« Ana Sayfa »      « İlkelerimiz »

BAŞBUĞ TÜRKEŞ

ELMALILI HAMDİ YAZIR MEÂLİ

İrfan YÜCEL

Alparslan TÜRKEŞ

Alparslan TÜRKEŞ

Seyid Ahmed ARVASÎ

Ayhan TUĞCUGİL

M. Metin KAPLAN

Namık Kemal ZEYBEK

Prof. Dr. İBRAHİM TELLİOĞLU

07 Kas

2022

Dünya

Dücane Cündioğlu 01 Ocak 1970

- Ben bütün bunları niye yaptım, hâlâ bilmiyorum.
Niye kendimi bu yalnızlığa mahkum ettim?
Niye ailemin beni terk etmesini engelleyemedim?
Niye hayatımı boş hayaller için yok ettim?
Bilmiyorum.

İnanmış bir adamın soruları ve yanıtları bunlar, bilmiyorum’la başlayıp bilmiyorum’la biten can acıtıcı bir muhasebeden artakalan birkaç hesap müsvettesi.

Dudak bükme, bu yaşamda bilmiyorum demenin hakkını öyle kolay kolay veremezsin, önce inanacaksın, hem de körükörüne, her türlü çıkardan, her türlü hesaptan âzade, tüm saflığınla, tüm masumiyetinle inanacaksın, ki adam gibi hakkıyla bilmiyorum diyebilesin, utanmadan, evet yanıldım yenildim diye itiraf edebilesin.

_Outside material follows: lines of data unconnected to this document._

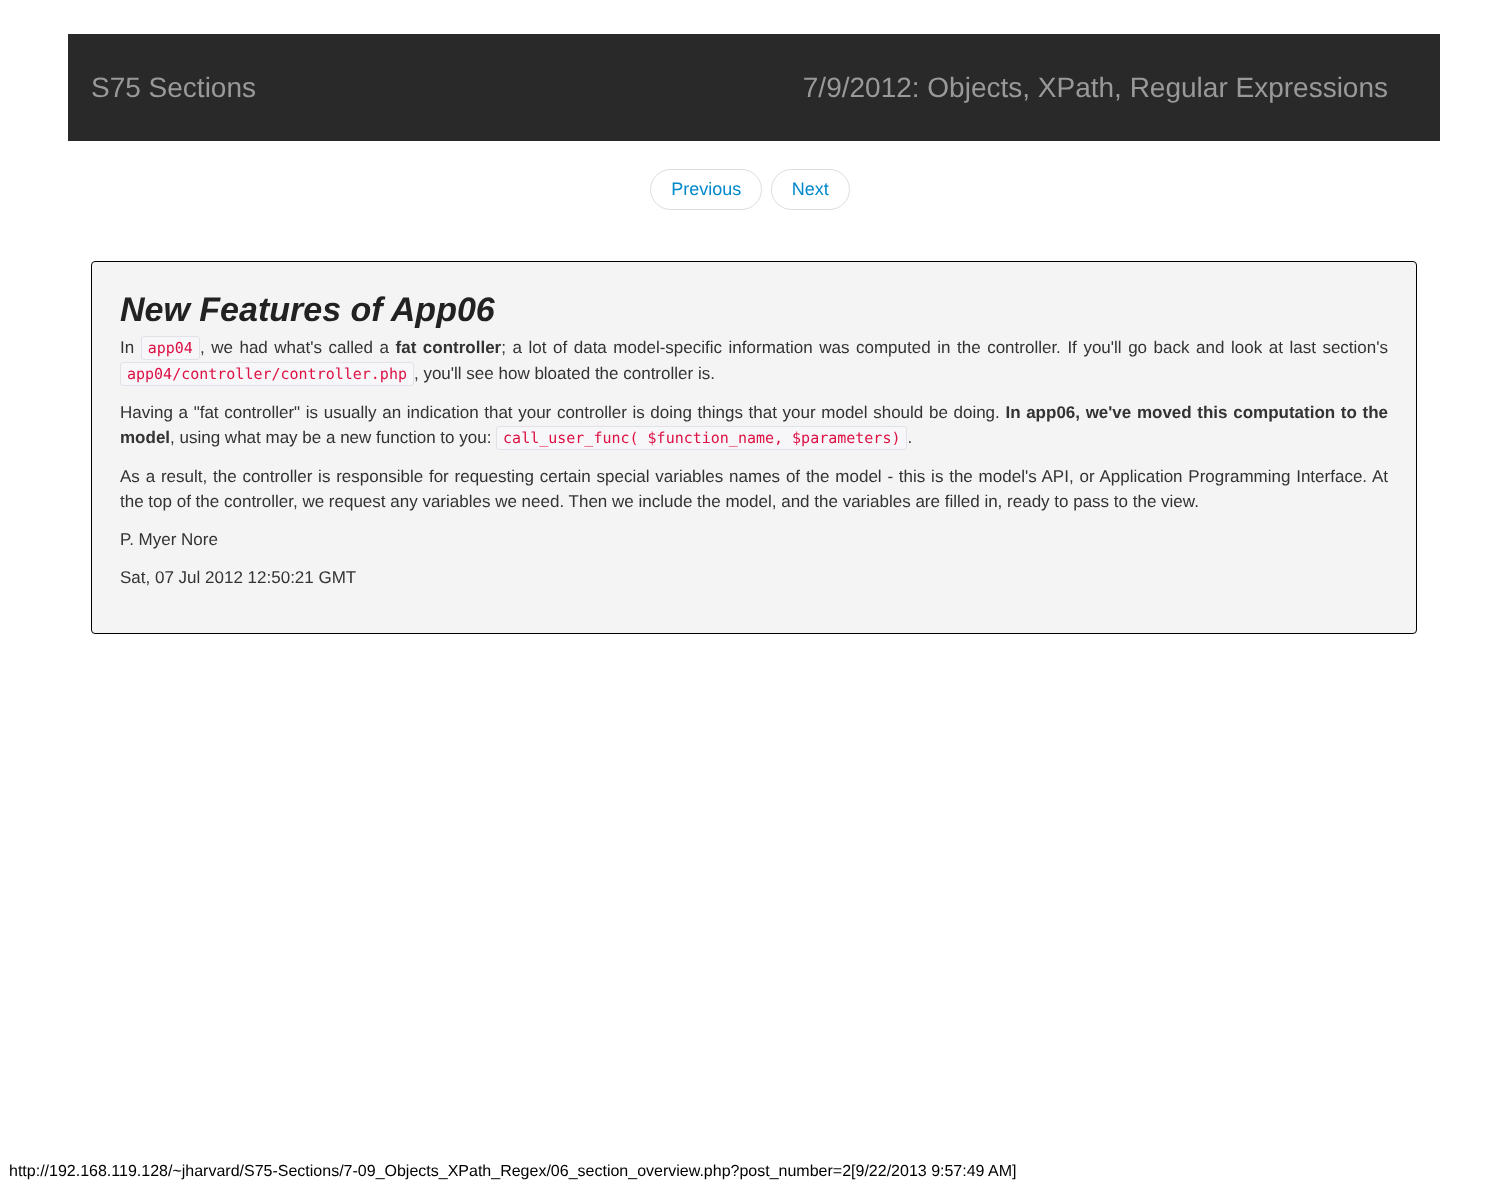S75 Sections
7/9/2012: Objects, XPath, Regular Expressions
Previous Next
New Features of App06
In app04, we had what's called a fat controller; a lot of data model-specific information was computed in the controller. If you'll go back and look at last section's app04/controller/controller.php, you'll see how bloated the controller is.
Having a "fat controller" is usually an indication that your controller is doing things that your model should be doing. In app06, we've moved this computation to the model, using what may be a new function to you: call_user_func( $function_name, $parameters).
As a result, the controller is responsible for requesting certain special variables names of the model - this is the model's API, or Application Programming Interface. At the top of the controller, we request any variables we need. Then we include the model, and the variables are filled in, ready to pass to the view.
P. Myer Nore
Sat, 07 Jul 2012 12:50:21 GMT
http://192.168.119.128/~jharvard/S75-Sections/7-09_Objects_XPath_Regex/06_section_overview.php?post_number=2[9/22/2013 9:57:49 AM]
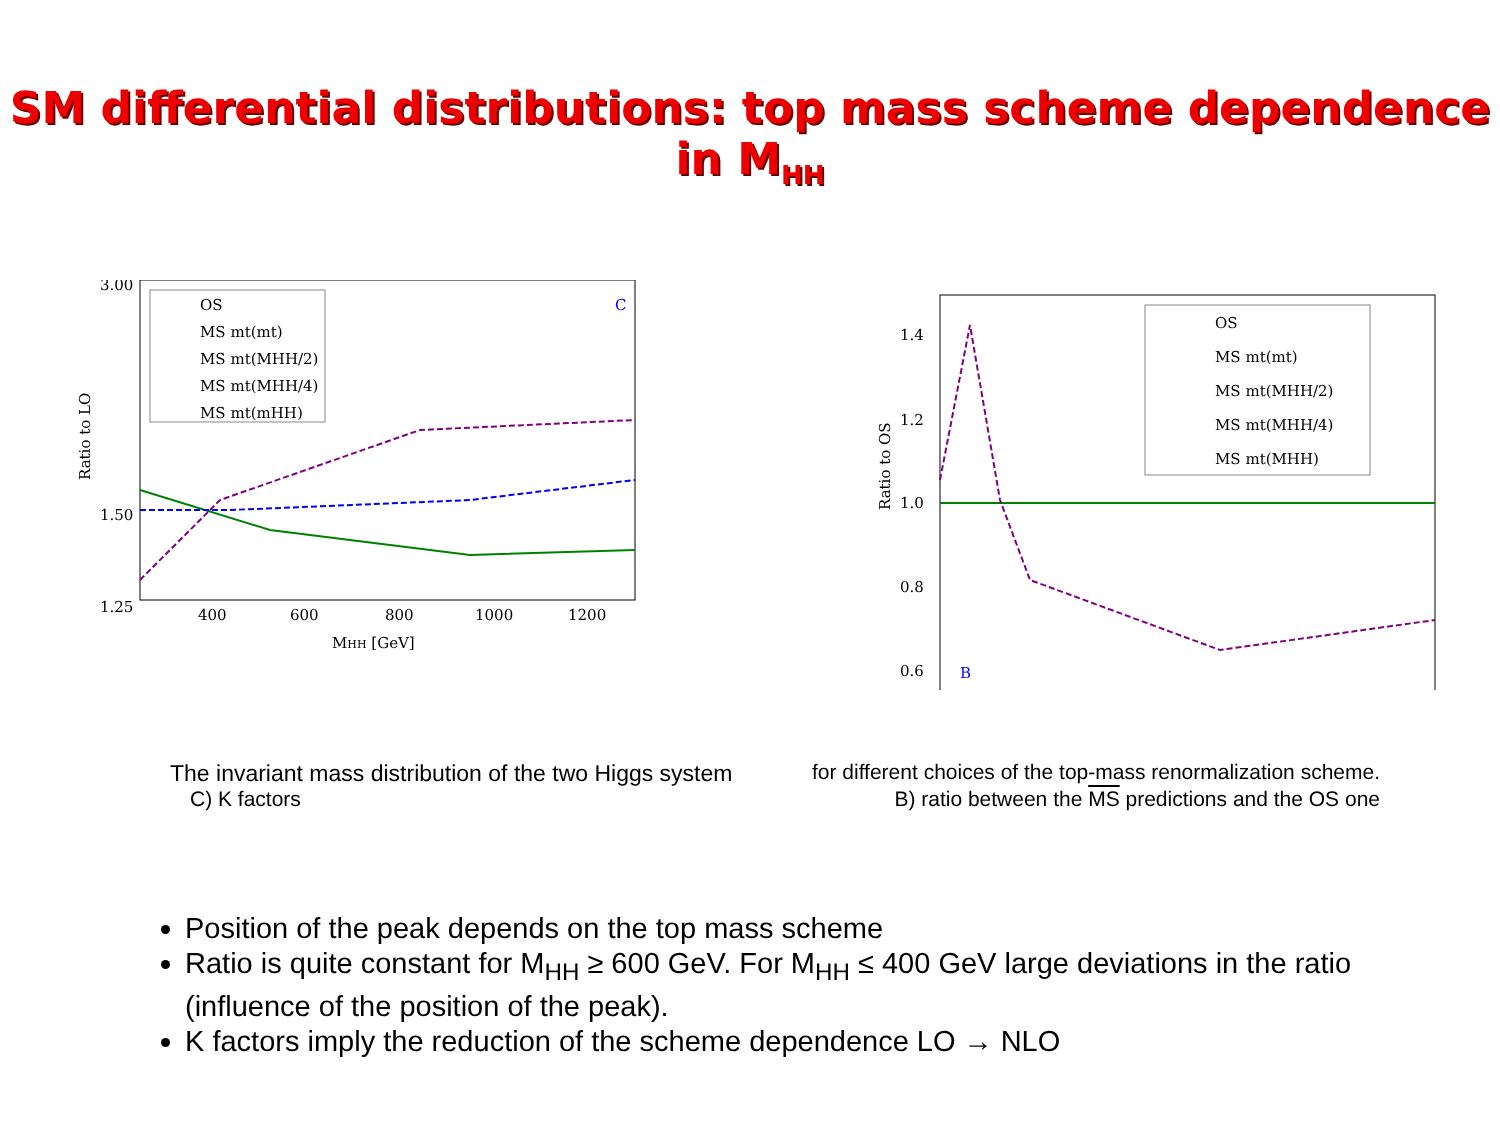SM differential distributions: top mass scheme dependence in M<sub>HH</sub>
3.00
1.50
1.25
Ratio to LO
400
600
800
1000
1200
MHH [GeV]
OS
MS mt(mt)
MS mt(MHH/2)
MS mt(MHH/4)
MS mt(mHH)
C
1.4
1.2
1.0
0.8
0.6
Ratio to OS
B
OS
MS mt(mt)
MS mt(MHH/2)
MS mt(MHH/4)
MS mt(MHH)
The invariant mass distribution of the two Higgs system for different choices of the top-mass renormalization scheme.
C) K factors B) ratio between the MS predictions and the OS one
Position of the peak depends on the top mass scheme
Ratio is quite constant for M<sub>HH</sub> ≥ 600 GeV. For M<sub>HH</sub> ≤ 400 GeV large deviations in the ratio (influence of the position of the peak).
K factors imply the reduction of the scheme dependence LO → NLO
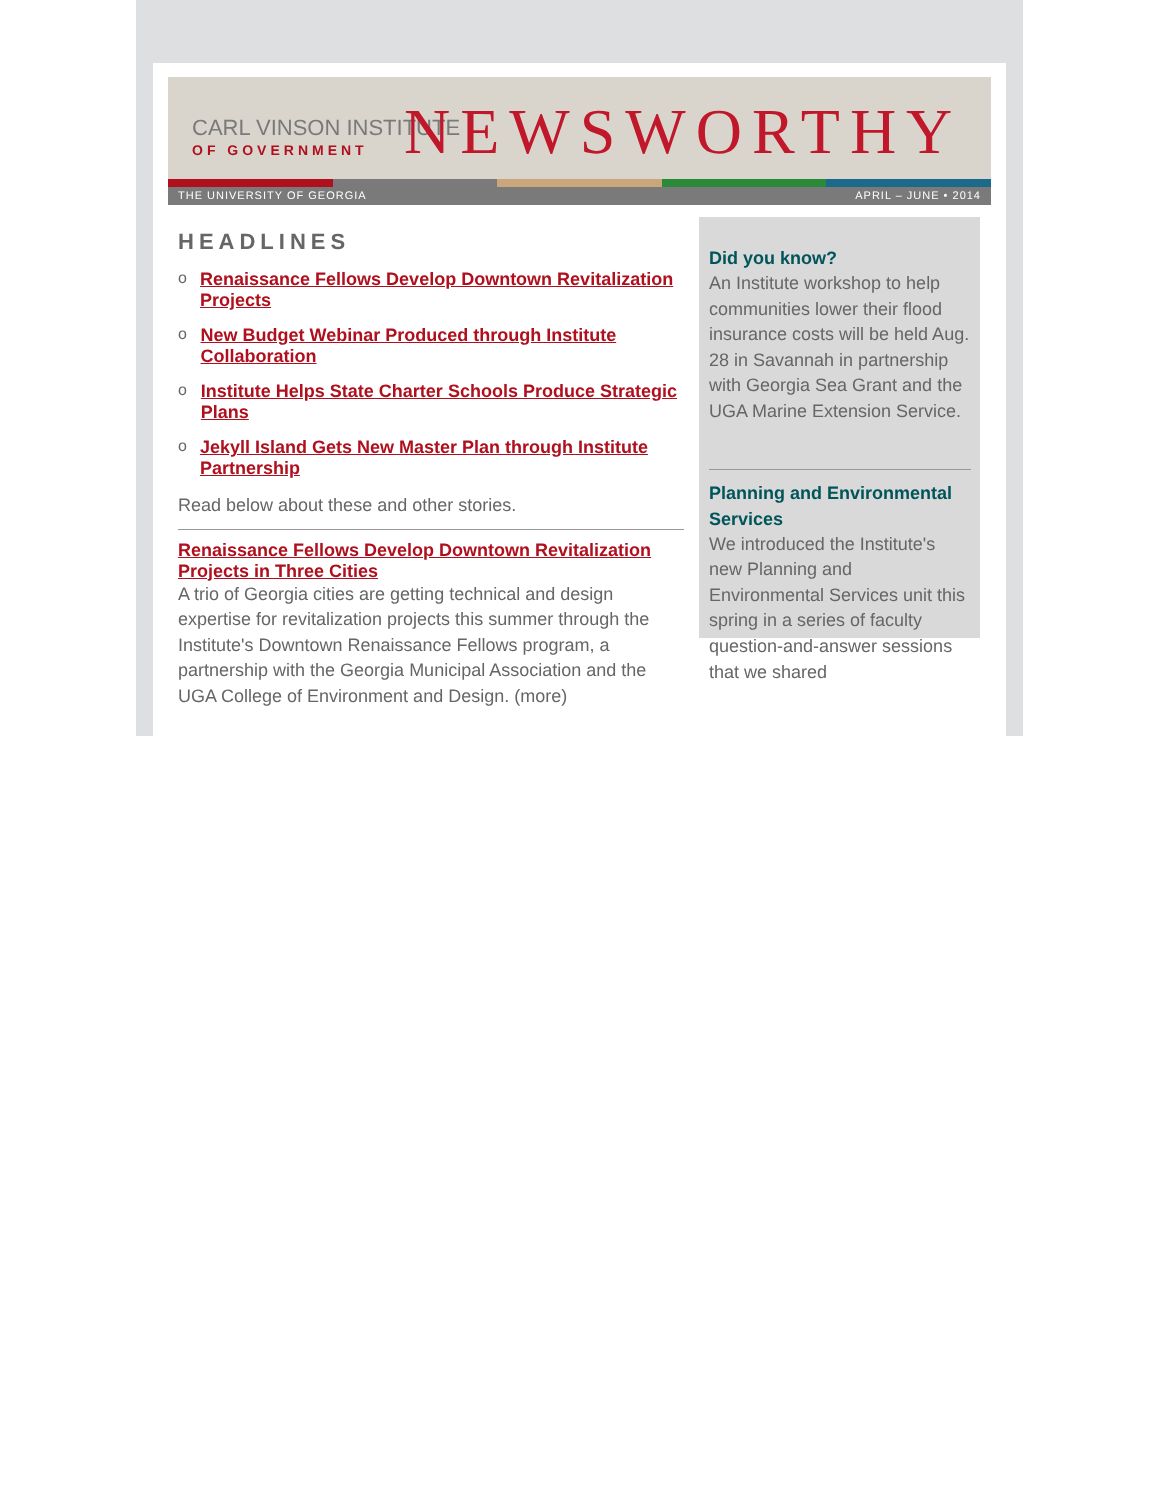CARL VINSON INSTITUTE
OF GOVERNMENT
NEWSWORTHY
THE UNIVERSITY OF GEORGIA APRIL – JUNE • 2014
HEADLINES
o Renaissance Fellows Develop Downtown Revitalization Projects
o New Budget Webinar Produced through Institute Collaboration
o Institute Helps State Charter Schools Produce Strategic Plans
o Jekyll Island Gets New Master Plan through Institute Partnership
Read below about these and other stories.
Renaissance Fellows Develop Downtown Revitalization Projects in Three Cities
A trio of Georgia cities are getting technical and design expertise for revitalization projects this summer through the Institute's Downtown Renaissance Fellows program, a partnership with the Georgia Municipal Association and the UGA College of Environment and Design. (more)
Did you know?
An Institute workshop to help communities lower their flood insurance costs will be held Aug. 28 in Savannah in partnership with Georgia Sea Grant and the UGA Marine Extension Service.
Planning and Environmental Services
We introduced the Institute's new Planning and Environmental Services unit this spring in a series of faculty question-and-answer sessions that we shared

Tutkunun bedelidir bilmiyorum demek, boş hayallerin ve inanmanın. Bilemezsin bu yüzden, ne olup bittiğini hiç anlayamazsın, kazanamazsın asla, asla bilemezsin. Yenemezsin, hep yenilirsin, hem de adam gibi, aslan gibi, çoğu kez kanatları kırılmış bir kartal gibi yenilirsin, yanılırsın, hayallerine inat biteviye yükseklerden düşersin ama yine de niye yenildiğini, niye yanıldığını bilemezsin.

İnanmış adamlara has bir destanın adıdır yanılgı.

- Sonunda elime geçen ne biliyor musun?
Koskoca bir hiç!
Sadece üç-beş öğrenci mektubu, ve içinden çıkan fotoğraflar.

Koskoca bir hiç.
Onca uğraşının sonucu bir hiç.

Lakin yine de taliplerine, hem de bıkmadan usanmadan, bir hiç uğruna cihanı satmanın, bir hiç uğruna elindeki sükkeri ayruğa sunup ağuyu kendi yutmanın adının aşk olduğunu öğretir bu toprağın ustaları.

İrfan insanın hayallerine hürmet etmekle başlar; hayallerine, yani yanılgılarına.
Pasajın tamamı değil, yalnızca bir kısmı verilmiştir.